Example 1. When 98 is added to a perfect square, another perfect square is obtained. How many such pairs of perfect squares exist?
Example 2. Let ABC be a triangle and D be the mid-point of BC. Suppose the angle bisector of ∠ADC is tangent to the circumcircle of triangle ABD at D. Prove that ∠A = 90◦.
Of course, you can find the solution just below, but it is highly recommended that, you first try to solve it on your own.
Just remember the words of Paul Halmos, who says “the only way to learn mathematics is to do mathematics”.
Solution 1. According to the symmetry of the given question, we have
- A2 = B2 + 98
- ⇒ A2 – B2 = 98
- ⇒ (A – B) (A + B) = 98
Different possibilities for A, A2and B, B2 are given in the following table:
| A | A2 | B | B2 | A2 − B2 | Remarks |
| Even | Even | Even | Even | Even | May be possible |
| Odd | Odd | Odd | Odd | Even | May be possible |
| Even | Even | Odd | Odd | Odd | Not possible (as the difference = 98) |
| Odd | Odd | Even | Even | Odd | Not possible (as the difference = 98) |
Following cases we need to consider:
Case 1. Let both A and B are even.
Then both A2 and B2 are going to be even.

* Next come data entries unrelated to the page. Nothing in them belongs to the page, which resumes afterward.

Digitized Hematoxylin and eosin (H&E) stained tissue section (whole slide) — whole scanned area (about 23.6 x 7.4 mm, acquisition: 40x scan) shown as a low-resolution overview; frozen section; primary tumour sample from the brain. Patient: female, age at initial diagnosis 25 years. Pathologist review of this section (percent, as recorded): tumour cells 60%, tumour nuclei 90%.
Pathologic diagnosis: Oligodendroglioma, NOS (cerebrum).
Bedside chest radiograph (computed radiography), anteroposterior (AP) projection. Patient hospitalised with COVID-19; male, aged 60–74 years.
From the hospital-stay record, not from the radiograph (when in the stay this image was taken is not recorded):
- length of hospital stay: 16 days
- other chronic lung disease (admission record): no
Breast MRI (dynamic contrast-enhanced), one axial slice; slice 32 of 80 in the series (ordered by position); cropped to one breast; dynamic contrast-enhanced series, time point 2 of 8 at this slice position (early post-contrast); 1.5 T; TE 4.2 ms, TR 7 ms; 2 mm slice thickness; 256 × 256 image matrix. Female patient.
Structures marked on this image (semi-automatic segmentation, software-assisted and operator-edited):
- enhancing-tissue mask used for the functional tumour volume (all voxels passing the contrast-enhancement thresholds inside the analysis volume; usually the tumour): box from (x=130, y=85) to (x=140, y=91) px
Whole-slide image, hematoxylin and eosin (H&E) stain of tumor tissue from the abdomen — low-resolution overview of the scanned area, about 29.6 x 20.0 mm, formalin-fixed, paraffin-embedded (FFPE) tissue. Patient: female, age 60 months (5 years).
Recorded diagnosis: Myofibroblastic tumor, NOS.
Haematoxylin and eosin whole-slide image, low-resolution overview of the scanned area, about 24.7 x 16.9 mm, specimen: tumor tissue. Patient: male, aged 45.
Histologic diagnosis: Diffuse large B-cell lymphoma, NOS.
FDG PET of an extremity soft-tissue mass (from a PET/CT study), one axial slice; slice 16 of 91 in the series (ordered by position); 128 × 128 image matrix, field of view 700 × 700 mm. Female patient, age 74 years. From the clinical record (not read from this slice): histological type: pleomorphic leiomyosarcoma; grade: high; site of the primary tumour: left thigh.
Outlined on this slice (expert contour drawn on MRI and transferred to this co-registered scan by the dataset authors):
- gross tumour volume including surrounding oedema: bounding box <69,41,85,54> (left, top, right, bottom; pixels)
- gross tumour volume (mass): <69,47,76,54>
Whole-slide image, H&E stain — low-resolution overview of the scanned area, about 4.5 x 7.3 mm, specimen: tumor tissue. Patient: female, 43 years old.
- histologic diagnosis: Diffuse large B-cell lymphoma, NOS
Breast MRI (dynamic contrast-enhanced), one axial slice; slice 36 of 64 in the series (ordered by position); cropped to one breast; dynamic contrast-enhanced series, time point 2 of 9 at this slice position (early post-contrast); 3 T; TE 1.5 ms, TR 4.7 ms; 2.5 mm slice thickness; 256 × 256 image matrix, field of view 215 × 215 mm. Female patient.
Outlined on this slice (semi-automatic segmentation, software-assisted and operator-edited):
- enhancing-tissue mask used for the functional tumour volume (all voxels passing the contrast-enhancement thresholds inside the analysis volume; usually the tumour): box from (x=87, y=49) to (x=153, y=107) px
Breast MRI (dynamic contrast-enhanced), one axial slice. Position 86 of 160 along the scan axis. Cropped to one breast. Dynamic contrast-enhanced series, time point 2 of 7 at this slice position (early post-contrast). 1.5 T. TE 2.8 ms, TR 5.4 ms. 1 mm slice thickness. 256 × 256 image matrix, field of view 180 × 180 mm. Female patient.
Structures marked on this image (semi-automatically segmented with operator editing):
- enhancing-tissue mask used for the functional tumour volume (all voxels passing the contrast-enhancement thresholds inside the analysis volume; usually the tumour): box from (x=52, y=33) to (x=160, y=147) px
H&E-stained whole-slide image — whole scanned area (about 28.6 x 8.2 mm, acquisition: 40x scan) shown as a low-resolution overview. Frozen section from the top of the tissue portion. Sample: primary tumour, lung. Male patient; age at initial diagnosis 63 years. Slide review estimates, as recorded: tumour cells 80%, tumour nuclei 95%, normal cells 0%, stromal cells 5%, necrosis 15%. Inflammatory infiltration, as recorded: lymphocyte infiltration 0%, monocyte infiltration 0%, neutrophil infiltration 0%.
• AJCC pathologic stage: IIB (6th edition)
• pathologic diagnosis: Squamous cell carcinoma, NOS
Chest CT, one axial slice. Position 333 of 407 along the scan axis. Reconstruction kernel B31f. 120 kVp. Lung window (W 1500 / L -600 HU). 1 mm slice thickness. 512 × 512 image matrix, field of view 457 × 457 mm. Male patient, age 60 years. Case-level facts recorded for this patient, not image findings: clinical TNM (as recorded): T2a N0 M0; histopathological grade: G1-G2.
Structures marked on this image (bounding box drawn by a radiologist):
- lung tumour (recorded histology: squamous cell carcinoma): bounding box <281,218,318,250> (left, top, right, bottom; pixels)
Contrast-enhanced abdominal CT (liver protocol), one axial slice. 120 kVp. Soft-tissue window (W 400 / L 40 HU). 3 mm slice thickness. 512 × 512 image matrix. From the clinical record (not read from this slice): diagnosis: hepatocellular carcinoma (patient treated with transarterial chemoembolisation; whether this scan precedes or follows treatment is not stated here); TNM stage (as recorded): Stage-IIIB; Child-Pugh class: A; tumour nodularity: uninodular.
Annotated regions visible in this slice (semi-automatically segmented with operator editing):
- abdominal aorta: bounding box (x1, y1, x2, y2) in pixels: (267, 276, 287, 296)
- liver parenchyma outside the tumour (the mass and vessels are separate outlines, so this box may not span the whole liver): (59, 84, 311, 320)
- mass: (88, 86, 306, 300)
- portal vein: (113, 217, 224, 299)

In fact, they are all multiples of 4.
Hence A2 – B2 is also a multiple of four, say 4k.
But 98 is not divisible by 4.
So, both A and B are even is not possible.
Case 2. Let both A and B are odd.
Then (A – B) and (A + B) both will be even.
Hence the product (A – B) (A + B) looks like an even number × an even number.
This is definitely a multiple of four, say 4m.
But 98 is not divisible by 4.
So, both A and B are odd is not possible.
Case 3. Let any one of A and B is even and the other being odd.
Clearly, square of an even number is even and that of an odd number is odd.
Hence A2 – B2 is always an odd number.
But 98 is an even number.
So, any one of A and B is even and the other being odd is impossible.
Hence we conclude now that no such set exists.
Solution 2. Let P be the centre of the circumcircle T of triangle ABC.
Let the tangent at D to T intersect AC in E.
Then PD ⊥ DE. Since DE bisects ∠ADC, this implies that DP bisects ∠ADB.
Hence the circumcentre and the incentre of triangle ABD lies on the same line DP.
This implies that DA = DB. Thus DA = DB = DC and hence D is the circumcentre of triangle ABC.
This gives ∠A = 90◦ .
Problem 2 is very alike to Q5 of the MAT 2008
Thank you for taking the pain
Another approach for Problem 1
(a+b)(a-b)=98
Factorize 98 into pairs (1,98), (2,49), (7,14)
Case 1
a+b=98
a-b=1
Solving, a and b are not integer (rejected)
Case 2
a+b=49
a-b=2
Also, a and b are not integer (rejected)
Similarly for (7,14) pairs
So no solution.
Thank you so much for the alternative solution. Definitely, this will enrich us.